Well, it’s not even the end of January yet and I’ve already broken my self-imposed rule about only reading books that were already on my TBR pile (unless they’re for book club). That resolution lasted for less than three weeks. Still, that’s actually longer than I thought I’d manage…
Still, if I was going to break that rule, I’m glad I did so for The Broken Token. This is the debut novel by Chris Nickson, and the first in a series of crime novels. The third novel in the series, The Constant Lovers, has just been published, and I heard from Leeds Book Club that there was a launch event at Leeds library in February, so I thought I’d have a read of an earlier book in the series to see if it was something that was likely to catch my interest. I really should have picked up one of Chris Nickson’s books before – he’s a bit of a favourite of Leeds Book Club’s, and has contributed several short stories to the group’s blog, which I had read and been quite impressed by.

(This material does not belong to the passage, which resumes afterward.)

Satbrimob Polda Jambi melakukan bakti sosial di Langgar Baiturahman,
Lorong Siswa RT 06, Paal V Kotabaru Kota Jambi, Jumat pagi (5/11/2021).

The synopsis for The Broken Token grabbed me right away. Crime fiction, you say? Historical crime fiction? Set in a lovingly-researched 18th century Leeds, the city I work in (and that one half of my family originally hails from)? Yes please! The Broken Token follows Richard Nottingham, constable of Leeds, as he tries to solve a series of murders that have hit him a little too close to home. As a crime novel, it is incredibly successful – it kept me guessing right up until the end, and there were a few genuinely shocking twists along the way. However, it is in the portrayal of 18th century city life that the book really shines. If you know Leeds at all, the vivid portrait of the city that Nickson paints makes the book an absolute delight to read. Even if you don’t know the city, his realistic portrayal of the struggle for existence in an industrial city is absorbing, detailed and realistic.
The characters were also very well written – Nottingham and his deputy, Sedgwick, are both very likeable, relatable characters. I would be interested to see if some of the background characters, such as Nottingham’s family, are developed any further in the two further books in the series, as I thought they had potential to be a lot more interesting than they were. Which isn’t to say that they weren’t interesting – I would have just like to know a bit more about them.
I would highly recommend this to anyone who enjoys historical and/or crime fiction. Very much looking forward to reading the next two books in the series!